- [Directions for this task] Only one span of the listing below should come back. It runs from the line with "市場分析に基づく賃貸管理のアプローチ" through the line with "入居者の要望を反映した契約条件の設定", and each of its lines must be reproduced exactly.

- [Extracted records]
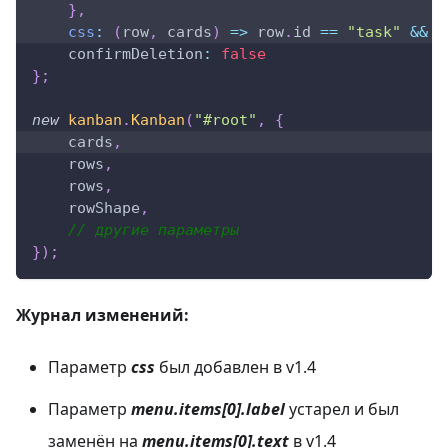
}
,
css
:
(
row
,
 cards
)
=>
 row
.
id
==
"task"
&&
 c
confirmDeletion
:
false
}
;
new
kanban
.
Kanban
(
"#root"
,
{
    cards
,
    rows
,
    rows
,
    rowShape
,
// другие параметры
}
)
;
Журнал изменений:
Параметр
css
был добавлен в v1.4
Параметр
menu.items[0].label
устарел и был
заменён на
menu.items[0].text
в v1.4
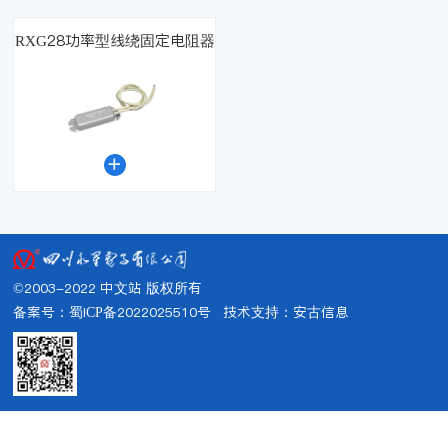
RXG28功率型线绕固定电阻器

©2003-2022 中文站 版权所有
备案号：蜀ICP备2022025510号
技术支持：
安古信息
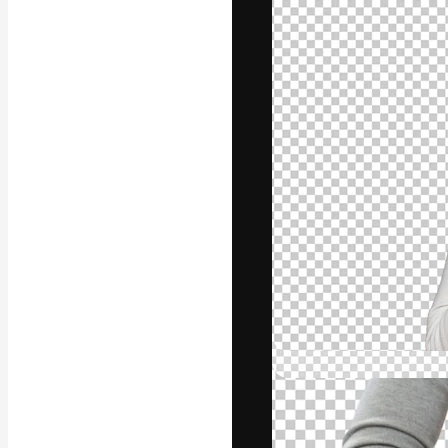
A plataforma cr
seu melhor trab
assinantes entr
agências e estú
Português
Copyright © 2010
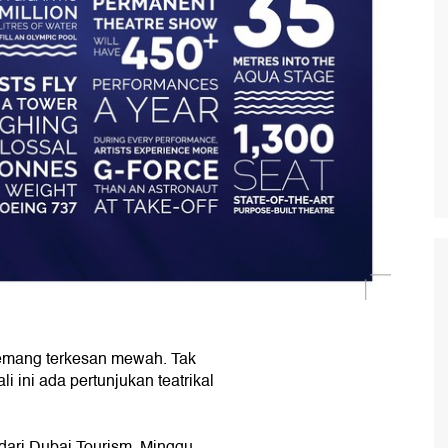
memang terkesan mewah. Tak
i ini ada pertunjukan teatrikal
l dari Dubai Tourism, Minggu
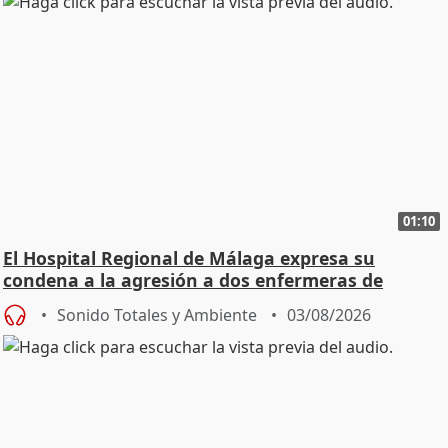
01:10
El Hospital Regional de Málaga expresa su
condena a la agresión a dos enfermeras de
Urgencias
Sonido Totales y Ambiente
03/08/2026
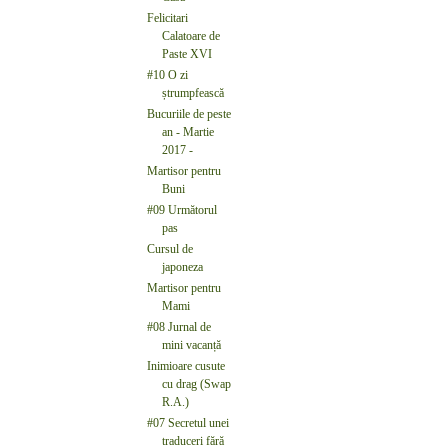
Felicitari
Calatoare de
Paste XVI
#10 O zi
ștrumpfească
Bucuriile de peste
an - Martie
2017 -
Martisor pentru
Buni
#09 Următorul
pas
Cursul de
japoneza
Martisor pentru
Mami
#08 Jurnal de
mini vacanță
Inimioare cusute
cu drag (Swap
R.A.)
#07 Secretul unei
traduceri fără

...

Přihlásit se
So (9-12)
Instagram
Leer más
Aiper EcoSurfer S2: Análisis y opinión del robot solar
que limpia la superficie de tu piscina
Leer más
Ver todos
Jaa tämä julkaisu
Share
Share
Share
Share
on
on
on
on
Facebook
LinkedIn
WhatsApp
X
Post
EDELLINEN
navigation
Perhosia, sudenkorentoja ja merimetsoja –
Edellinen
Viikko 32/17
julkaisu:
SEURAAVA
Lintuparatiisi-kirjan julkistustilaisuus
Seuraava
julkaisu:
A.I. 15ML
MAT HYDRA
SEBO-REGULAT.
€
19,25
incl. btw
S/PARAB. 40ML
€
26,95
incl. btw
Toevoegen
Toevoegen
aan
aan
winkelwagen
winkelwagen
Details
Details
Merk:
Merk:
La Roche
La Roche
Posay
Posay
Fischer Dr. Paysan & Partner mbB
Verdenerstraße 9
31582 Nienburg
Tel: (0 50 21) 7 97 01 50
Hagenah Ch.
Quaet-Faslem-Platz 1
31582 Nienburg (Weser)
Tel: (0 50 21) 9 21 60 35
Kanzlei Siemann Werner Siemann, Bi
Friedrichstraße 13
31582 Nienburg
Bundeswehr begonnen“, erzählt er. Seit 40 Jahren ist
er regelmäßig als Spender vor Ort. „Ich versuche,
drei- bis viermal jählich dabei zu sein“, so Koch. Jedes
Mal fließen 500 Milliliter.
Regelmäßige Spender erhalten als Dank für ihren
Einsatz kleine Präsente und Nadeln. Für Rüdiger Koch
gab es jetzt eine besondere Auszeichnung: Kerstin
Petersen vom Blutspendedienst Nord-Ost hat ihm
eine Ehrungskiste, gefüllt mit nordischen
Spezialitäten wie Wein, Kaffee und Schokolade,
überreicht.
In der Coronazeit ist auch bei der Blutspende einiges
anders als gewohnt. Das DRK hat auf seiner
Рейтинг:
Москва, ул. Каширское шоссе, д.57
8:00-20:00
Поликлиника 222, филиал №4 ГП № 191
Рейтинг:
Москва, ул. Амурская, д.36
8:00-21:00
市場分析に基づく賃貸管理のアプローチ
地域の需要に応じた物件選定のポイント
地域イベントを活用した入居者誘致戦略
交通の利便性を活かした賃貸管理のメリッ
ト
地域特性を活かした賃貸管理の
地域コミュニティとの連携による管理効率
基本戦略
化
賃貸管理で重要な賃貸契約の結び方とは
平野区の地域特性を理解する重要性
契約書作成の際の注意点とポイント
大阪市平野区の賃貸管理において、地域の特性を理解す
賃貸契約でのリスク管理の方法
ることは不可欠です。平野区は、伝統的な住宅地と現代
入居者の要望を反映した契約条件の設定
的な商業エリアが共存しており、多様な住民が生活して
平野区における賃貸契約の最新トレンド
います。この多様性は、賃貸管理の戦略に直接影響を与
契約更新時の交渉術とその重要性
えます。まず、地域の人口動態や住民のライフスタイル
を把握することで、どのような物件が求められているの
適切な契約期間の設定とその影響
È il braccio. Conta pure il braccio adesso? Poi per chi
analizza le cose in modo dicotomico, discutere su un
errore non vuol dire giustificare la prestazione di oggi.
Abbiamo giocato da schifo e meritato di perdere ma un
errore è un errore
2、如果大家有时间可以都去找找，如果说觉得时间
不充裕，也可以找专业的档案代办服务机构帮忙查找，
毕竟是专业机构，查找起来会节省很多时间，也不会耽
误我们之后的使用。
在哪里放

...

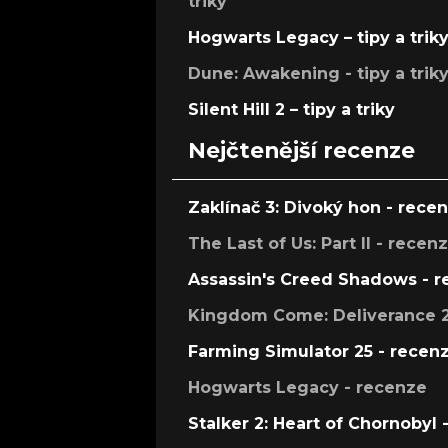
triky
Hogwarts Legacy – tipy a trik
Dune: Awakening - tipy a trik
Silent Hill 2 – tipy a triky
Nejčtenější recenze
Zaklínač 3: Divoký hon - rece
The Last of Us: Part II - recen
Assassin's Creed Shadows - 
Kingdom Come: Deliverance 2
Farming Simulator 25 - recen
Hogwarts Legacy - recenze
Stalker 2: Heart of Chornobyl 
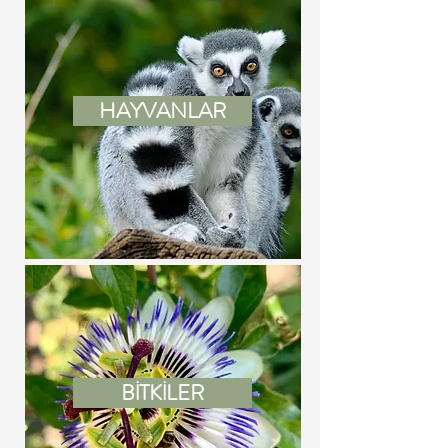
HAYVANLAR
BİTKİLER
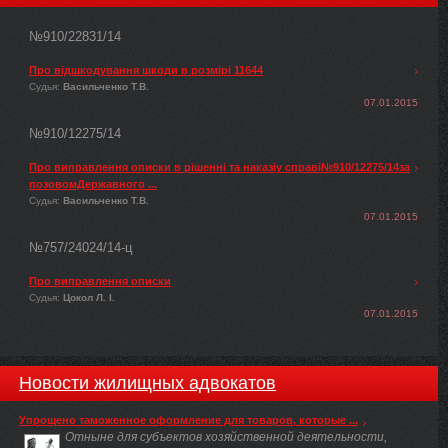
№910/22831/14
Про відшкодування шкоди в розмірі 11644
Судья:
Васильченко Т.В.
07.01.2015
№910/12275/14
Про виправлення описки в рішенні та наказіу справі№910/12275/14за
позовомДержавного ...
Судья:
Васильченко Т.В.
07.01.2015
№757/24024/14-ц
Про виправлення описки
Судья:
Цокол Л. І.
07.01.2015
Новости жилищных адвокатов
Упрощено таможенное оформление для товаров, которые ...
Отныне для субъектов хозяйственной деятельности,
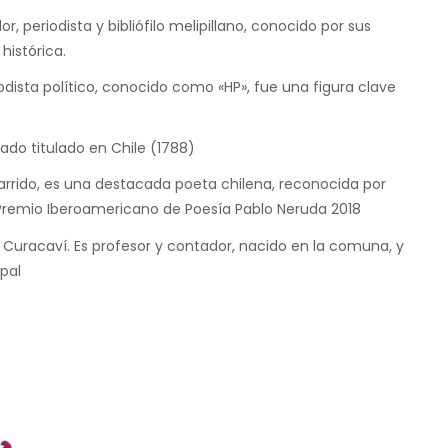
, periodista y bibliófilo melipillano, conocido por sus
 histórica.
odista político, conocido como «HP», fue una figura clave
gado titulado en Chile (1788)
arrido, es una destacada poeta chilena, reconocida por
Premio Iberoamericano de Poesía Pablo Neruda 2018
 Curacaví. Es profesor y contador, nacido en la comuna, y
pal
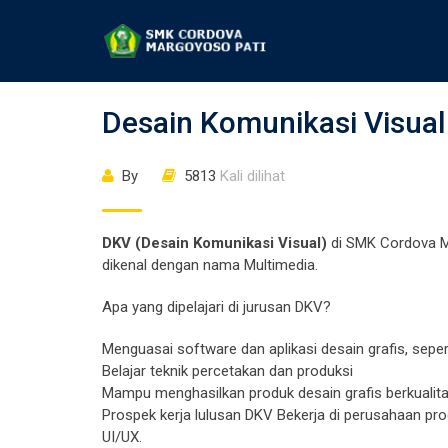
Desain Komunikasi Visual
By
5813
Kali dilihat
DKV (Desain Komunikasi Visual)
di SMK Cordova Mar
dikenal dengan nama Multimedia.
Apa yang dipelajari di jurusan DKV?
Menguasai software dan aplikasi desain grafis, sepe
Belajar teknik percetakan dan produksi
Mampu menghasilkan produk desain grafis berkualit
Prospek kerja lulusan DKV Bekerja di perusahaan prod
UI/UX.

- [Response for this exercise]
市場分析に基づく賃貸管理のアプローチ
地域の需要に応じた物件選定のポイント
地域イベントを活用した入居者誘致戦略
交通の利便性を活かした賃貸管理のメリッ
ト
地域特性を活かした賃貸管理の
地域コミュニティとの連携による管理効率
基本戦略
化
賃貸管理で重要な賃貸契約の結び方とは
平野区の地域特性を理解する重要性
契約書作成の際の注意点とポイント
大阪市平野区の賃貸管理において、地域の特性を理解す
賃貸契約でのリスク管理の方法
ることは不可欠です。平野区は、伝統的な住宅地と現代
入居者の要望を反映した契約条件の設定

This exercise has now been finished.